#### RECORDS TO PROCESS

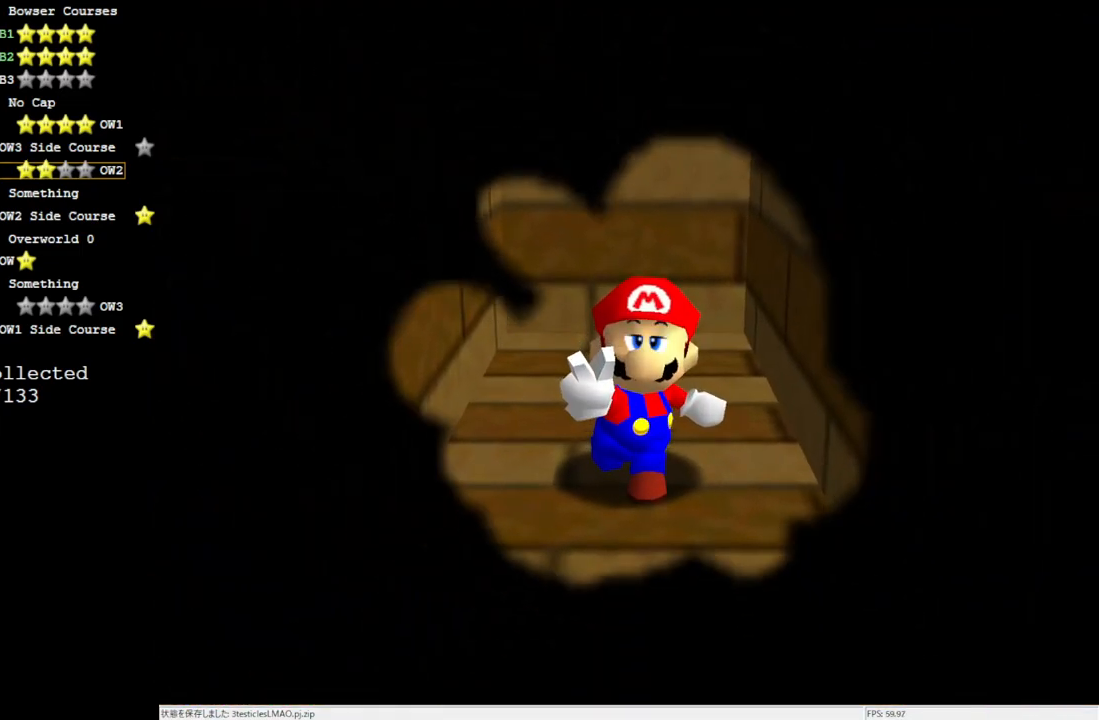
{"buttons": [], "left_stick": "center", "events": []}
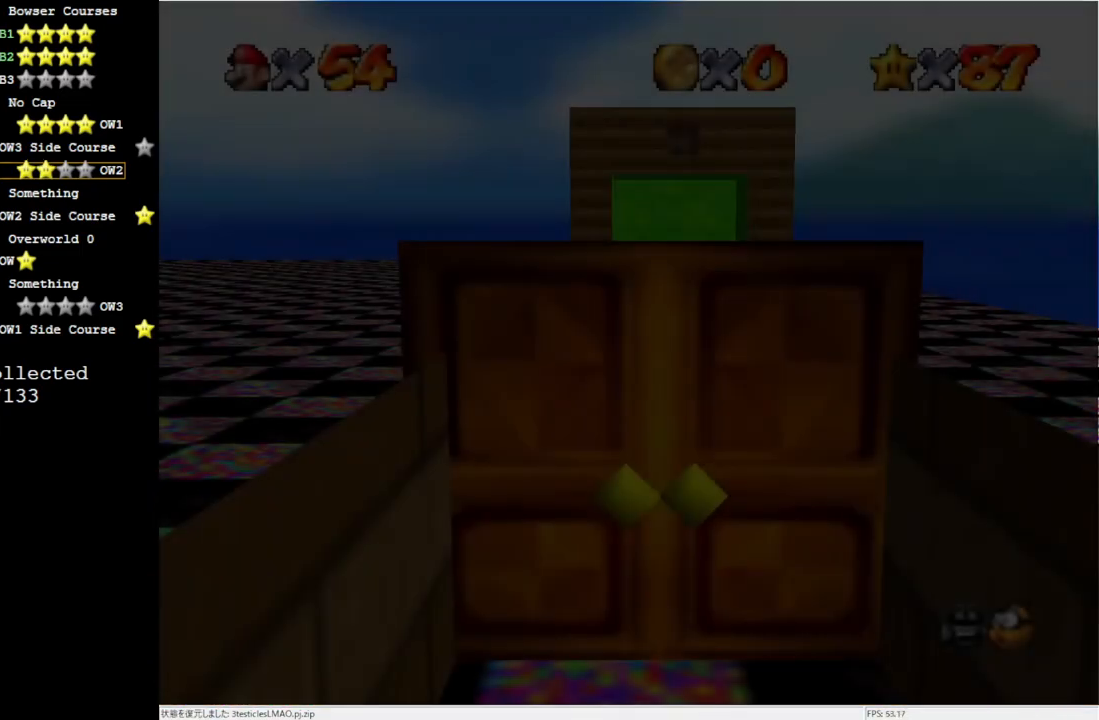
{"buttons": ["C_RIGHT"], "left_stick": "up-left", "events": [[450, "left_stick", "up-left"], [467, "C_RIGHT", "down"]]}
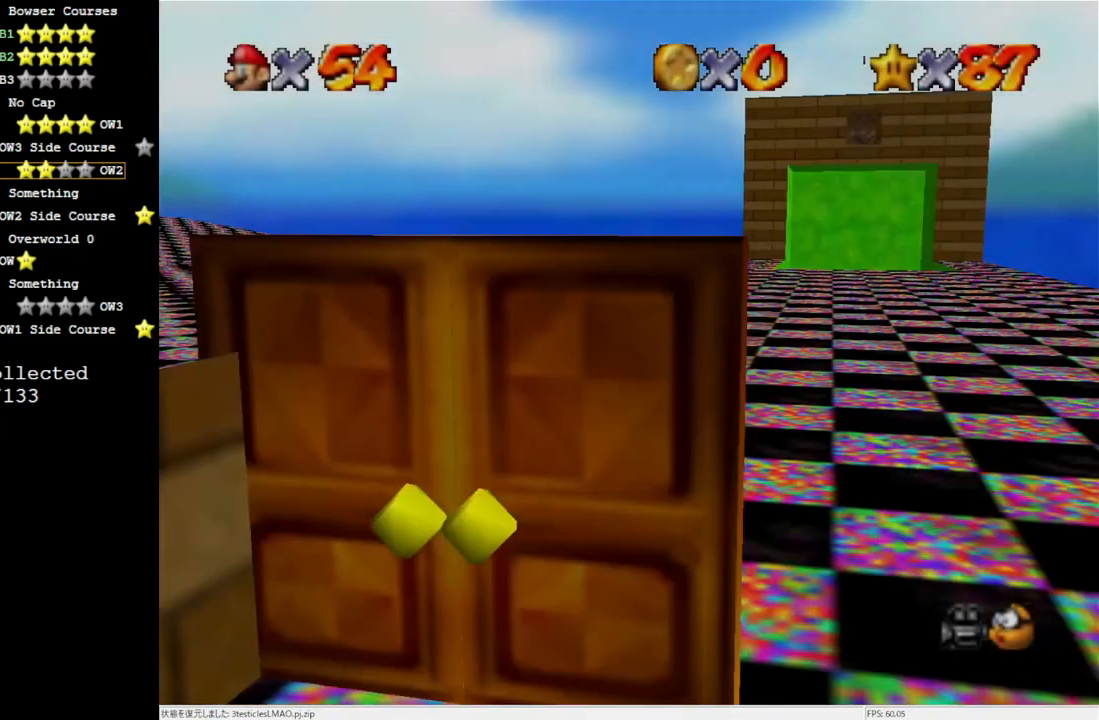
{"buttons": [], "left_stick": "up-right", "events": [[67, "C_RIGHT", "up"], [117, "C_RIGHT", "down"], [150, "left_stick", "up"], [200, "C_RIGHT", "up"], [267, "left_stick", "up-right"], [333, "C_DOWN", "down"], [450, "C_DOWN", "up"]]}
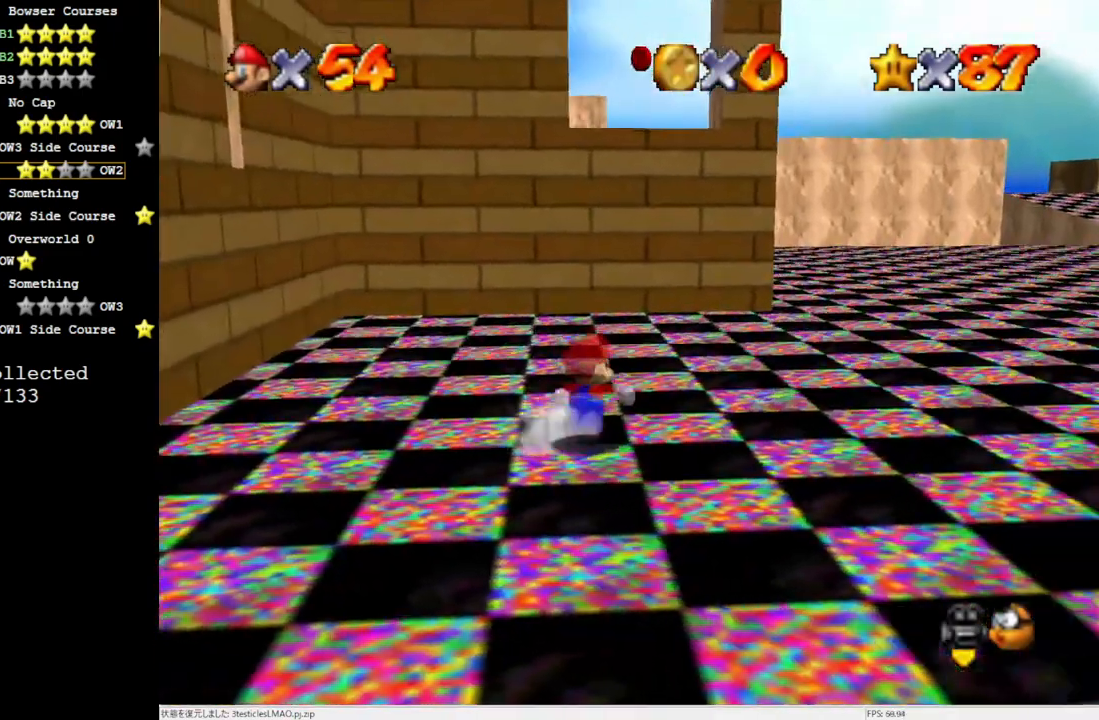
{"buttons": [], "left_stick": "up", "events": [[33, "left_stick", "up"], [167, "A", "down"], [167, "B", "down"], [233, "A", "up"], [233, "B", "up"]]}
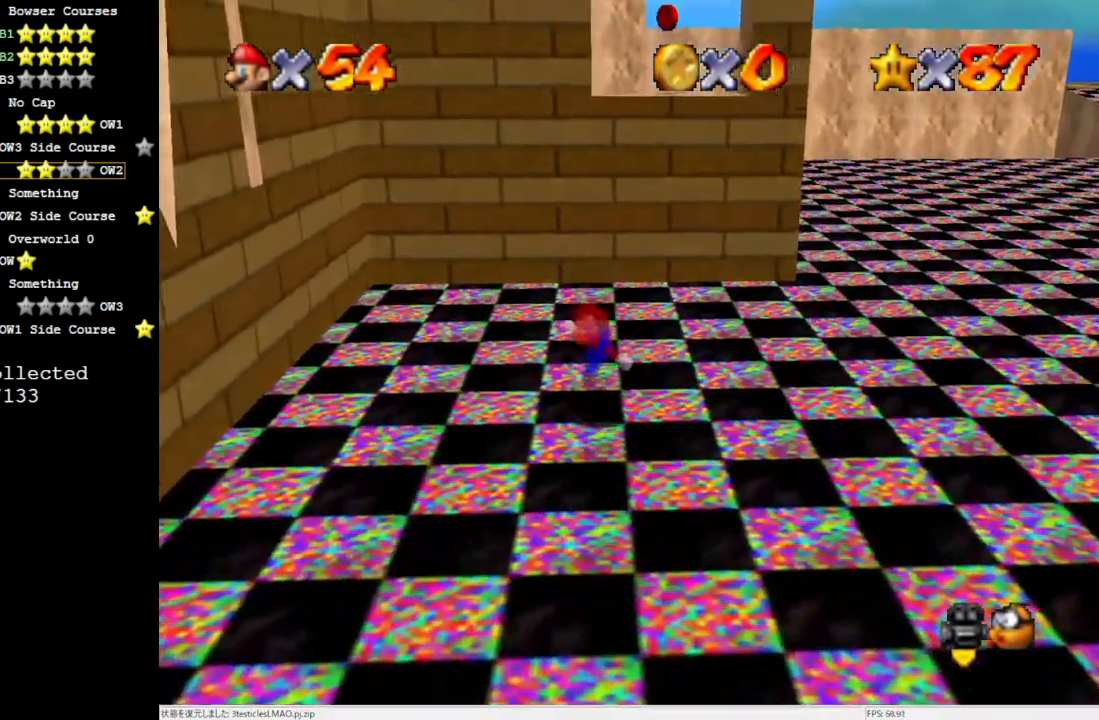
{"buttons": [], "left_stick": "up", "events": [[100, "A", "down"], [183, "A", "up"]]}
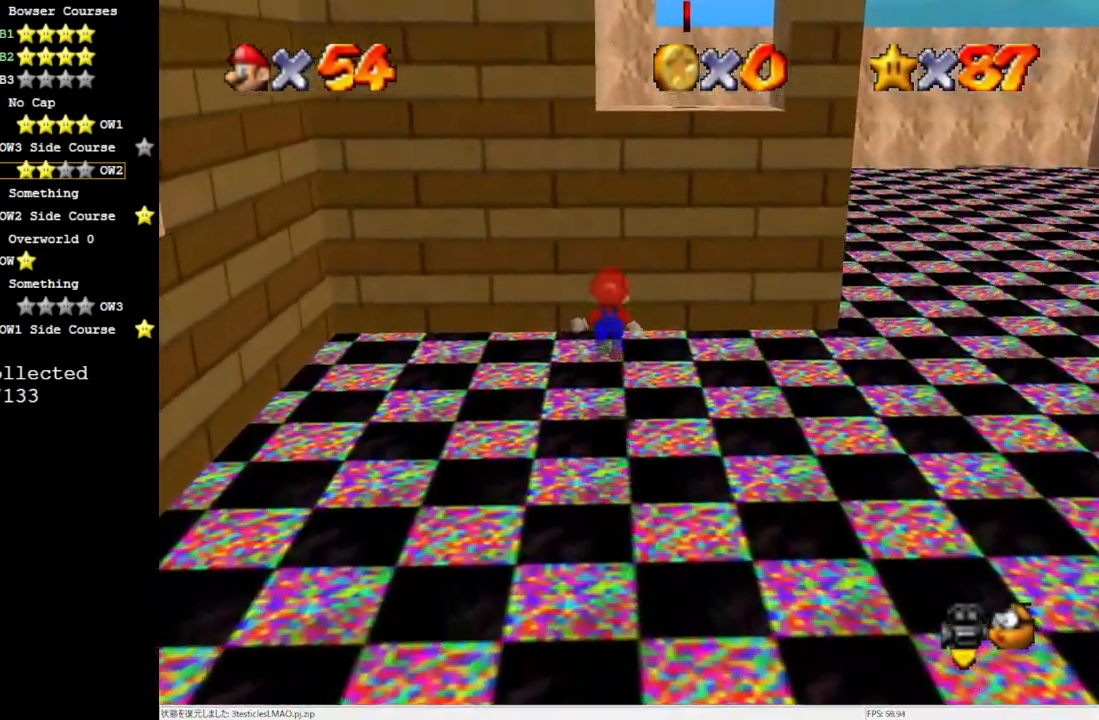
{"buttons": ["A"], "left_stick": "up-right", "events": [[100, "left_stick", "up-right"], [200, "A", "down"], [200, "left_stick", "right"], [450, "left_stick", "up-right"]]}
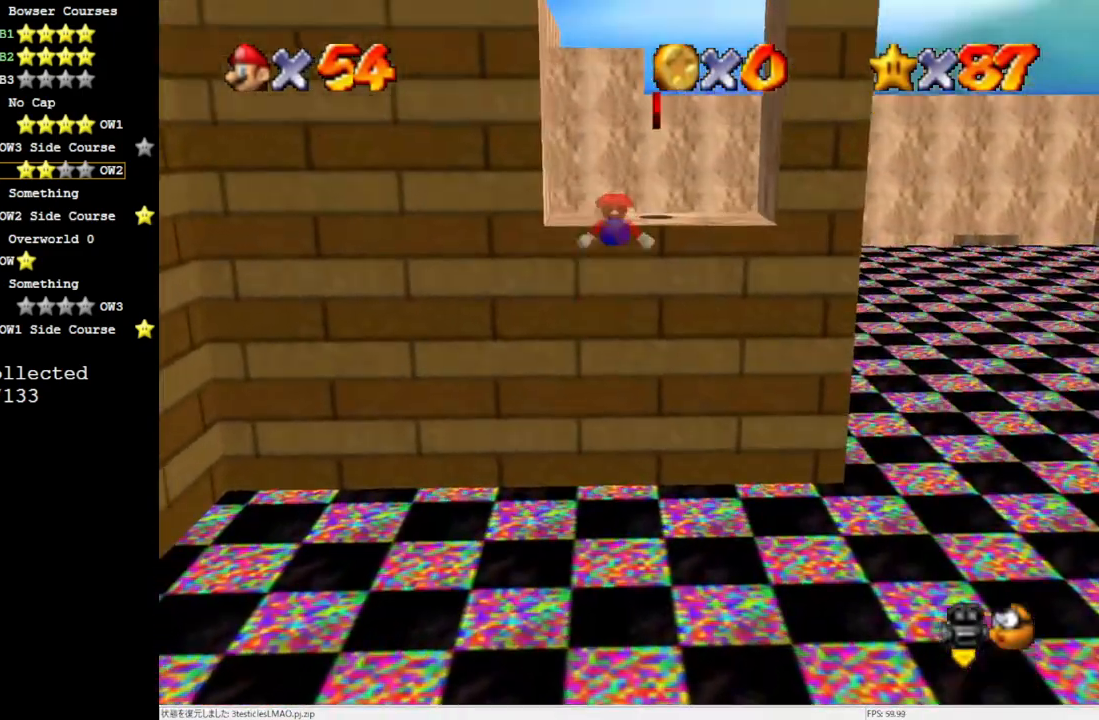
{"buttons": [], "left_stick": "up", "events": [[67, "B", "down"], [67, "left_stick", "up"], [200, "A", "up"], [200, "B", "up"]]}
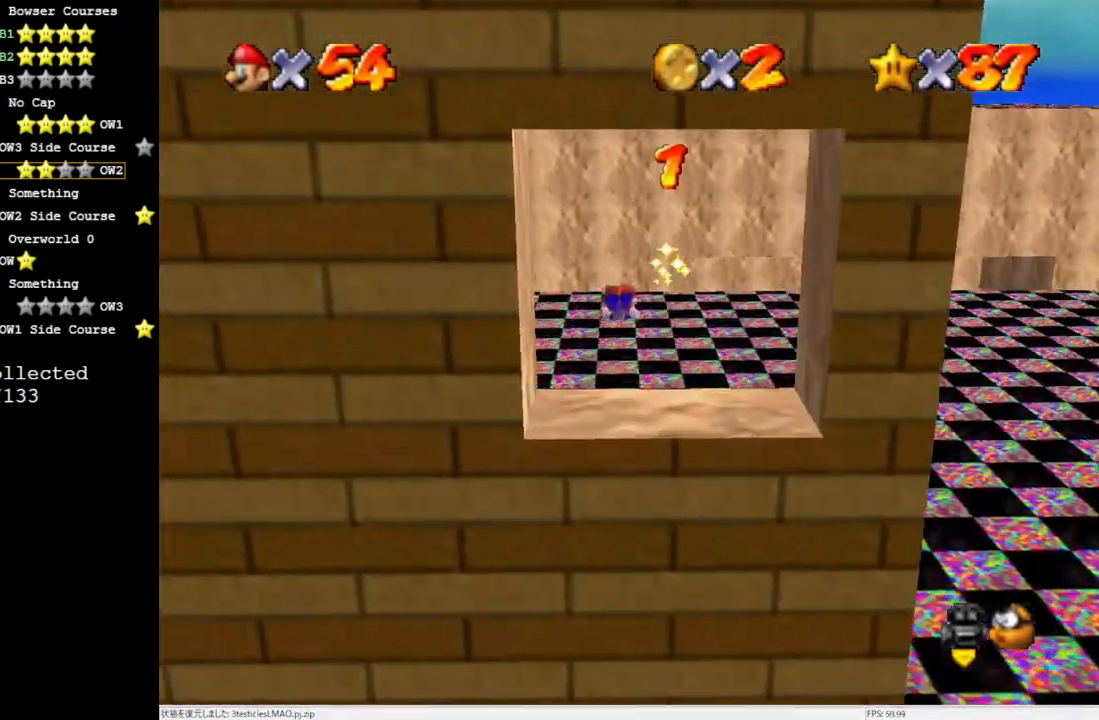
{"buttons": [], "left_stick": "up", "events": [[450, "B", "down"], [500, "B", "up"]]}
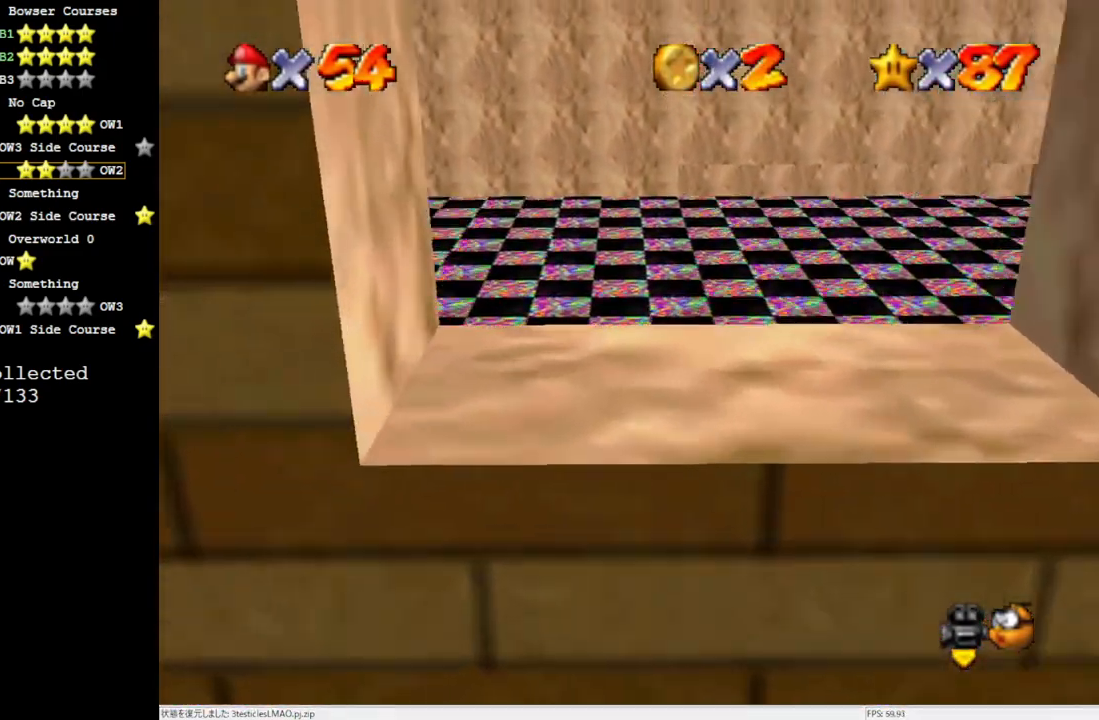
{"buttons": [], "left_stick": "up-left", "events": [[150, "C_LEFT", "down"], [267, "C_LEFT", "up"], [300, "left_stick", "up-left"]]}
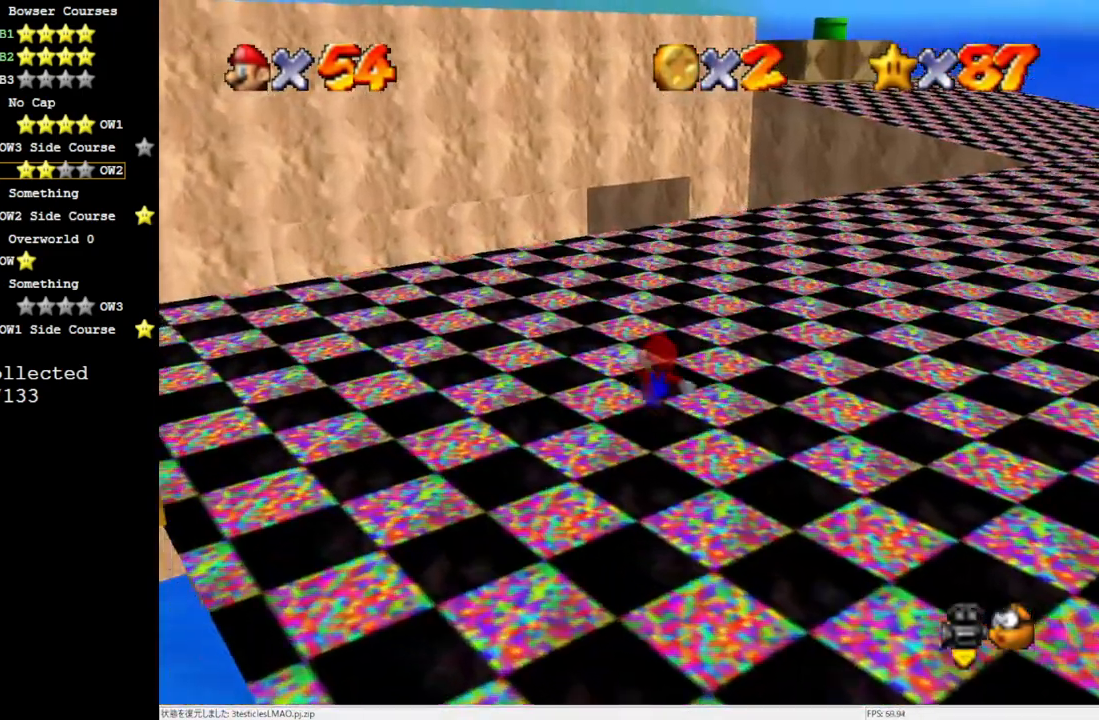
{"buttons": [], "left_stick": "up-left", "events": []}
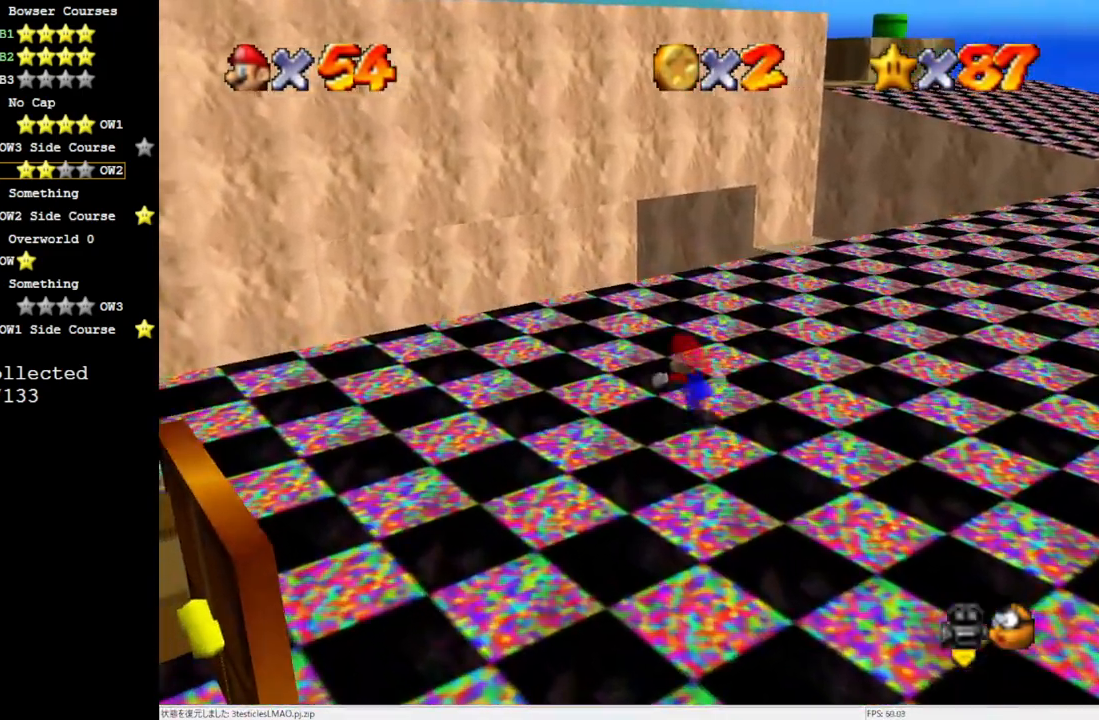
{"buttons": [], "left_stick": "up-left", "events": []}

########

- **TASK GOAL**: Transcribe all entries above exactly. Drop the pictures.

- **SOLUTION TO THIS PROBLEM**:
{"buttons": [], "left_stick": "center", "events": []}
{"buttons": ["C_RIGHT"], "left_stick": "up-left", "events": [[450, "left_stick", "up-left"], [467, "C_RIGHT", "down"]]}
{"buttons": [], "left_stick": "up-right", "events": [[67, "C_RIGHT", "up"], [117, "C_RIGHT", "down"], [150, "left_stick", "up"], [200, "C_RIGHT", "up"], [267, "left_stick", "up-right"], [333, "C_DOWN", "down"], [450, "C_DOWN", "up"]]}
{"buttons": [], "left_stick": "up", "events": [[33, "left_stick", "up"], [167, "A", "down"], [167, "B", "down"], [233, "A", "up"], [233, "B", "up"]]}
{"buttons": [], "left_stick": "up", "events": [[100, "A", "down"], [183, "A", "up"]]}
{"buttons": ["A"], "left_stick": "up-right", "events": [[100, "left_stick", "up-right"], [200, "A", "down"], [200, "left_stick", "right"], [450, "left_stick", "up-right"]]}
{"buttons": [], "left_stick": "up", "events": [[67, "B", "down"], [67, "left_stick", "up"], [200, "A", "up"], [200, "B", "up"]]}
{"buttons": [], "left_stick": "up", "events": [[450, "B", "down"], [500, "B", "up"]]}
{"buttons": [], "left_stick": "up-left", "events": [[150, "C_LEFT", "down"], [267, "C_LEFT", "up"], [300, "left_stick", "up-left"]]}
{"buttons": [], "left_stick": "up-left", "events": []}
{"buttons": [], "left_stick": "up-left", "events": []}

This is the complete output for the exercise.